Adolf Eichmann wurde im westlichen Sternzeichen Fische geboren. Nach der chinesischen Astrologie ist sein Tierkreiszeichen das Pferd 马 mit dem Element Feuer ('Feuer-Pferd').
Wie groß war Adolf Eichmann?
Adolf Eichmann hatte eine Größe von ca. 📏 1,71 m. Damit war er kleiner als die meisten deutschen Männer. Denn laut Statistik von 2021 beträgt die durchschnittliche Körpergröße eines Mannes in Deutschland 1,79 m.

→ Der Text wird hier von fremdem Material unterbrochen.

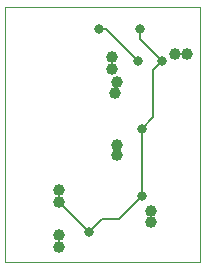
<source format=gbl>
G75*
%MOIN*%
%OFA0B0*%
%FSLAX24Y24*%
%IPPOS*%
%LPD*%
%AMOC8*
5,1,8,0,0,1.08239X$1,22.5*
%
%ADD10C,0.0000*%
%ADD11C,0.0397*%
%ADD12C,0.0317*%
%ADD13C,0.0060*%
D10*
X002267Y002517D02*
X002267Y011017D01*
X008767Y011017D01*
X008767Y002517D01*
X002267Y002517D01*
D11*
X004079Y003017D03*
X004079Y003392D03*
X004079Y004517D03*
X004079Y004892D03*
X006017Y006079D03*
X006017Y006392D03*
X005954Y008142D03*
X006017Y008517D03*
X005829Y008954D03*
X005829Y009329D03*
X007954Y009454D03*
X008329Y009454D03*
X007142Y004204D03*
X007142Y003829D03*
D12*
X006829Y004704D03*
X005079Y003517D03*
X006829Y006954D03*
X006704Y009204D03*
X007517Y009204D03*
X006767Y010267D03*
X005392Y010267D03*
D13*
X005642Y010267D01*
X006704Y009204D01*
X007204Y008892D02*
X007517Y009204D01*
X006767Y009954D01*
X006767Y010267D01*
X007204Y008892D02*
X007204Y007329D01*
X006829Y006954D01*
X006829Y004704D01*
X006079Y003954D01*
X005517Y003954D01*
X005079Y003517D01*
X004079Y004517D01*
M02*

</source>
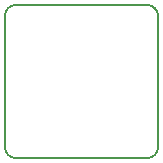
<source format=gbr>
G04 DipTrace 3.0.0.0*
G04 BoardOutline.gbr*
%MOIN*%
G04 #@! TF.FileFunction,Profile*
G04 #@! TF.Part,Single*
%ADD11C,0.005512*%
%FSLAX26Y26*%
G04*
G70*
G90*
G75*
G01*
G04 BoardOutline*
%LPD*%
X433386Y394016D2*
D11*
X866457D1*
G03X905827Y433386I-1J39371D01*
G01*
Y866457D1*
G03X866457Y905827I-39371J-1D01*
G01*
X433386D1*
G03X394016Y866457I1J-39371D01*
G01*
Y433386D1*
G03X433386Y394016I39371J1D01*
G01*
M02*

</source>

Autor: Wikipedia / unbekannt, Lizenz: Die Schutzdauer für das von dieser Datei gezeigte Werk ist nach den Maßstäben des deutschen, des österreichischen und des schweizerischen Urheberrechts abgelaufen. Es ist daher gemeinfrei.
Diese Seite wird auch unter folgenden Suchbegriffen gefunden: Alter Adolf Eichmann | Adolf Eichmann Steckbrief | Adolf Eichmann Größe | Adolf Eichmann Geburtstag | Adolf Eichmann geboren | Adolf Eichmann Geburtsort | Adolf Eichmann Alter | Adolf Eichmann Geburtsdatum | Adolf Eichmann Sternzeichen | In welchem Sternzeichen wurde Adolf Eichmann geboren | Wo wurde Adolf Eichmann geboren | Alter von Adolf Eichmann Du befindest dich auf der Seite Adolf Eichmann Einige Textpassagen dieser Seite stammen aus dem Wikipedia-Artikel Adolf Eichmann, Lizenz: CC-BY-SA 3.0, Autor/en: Liste.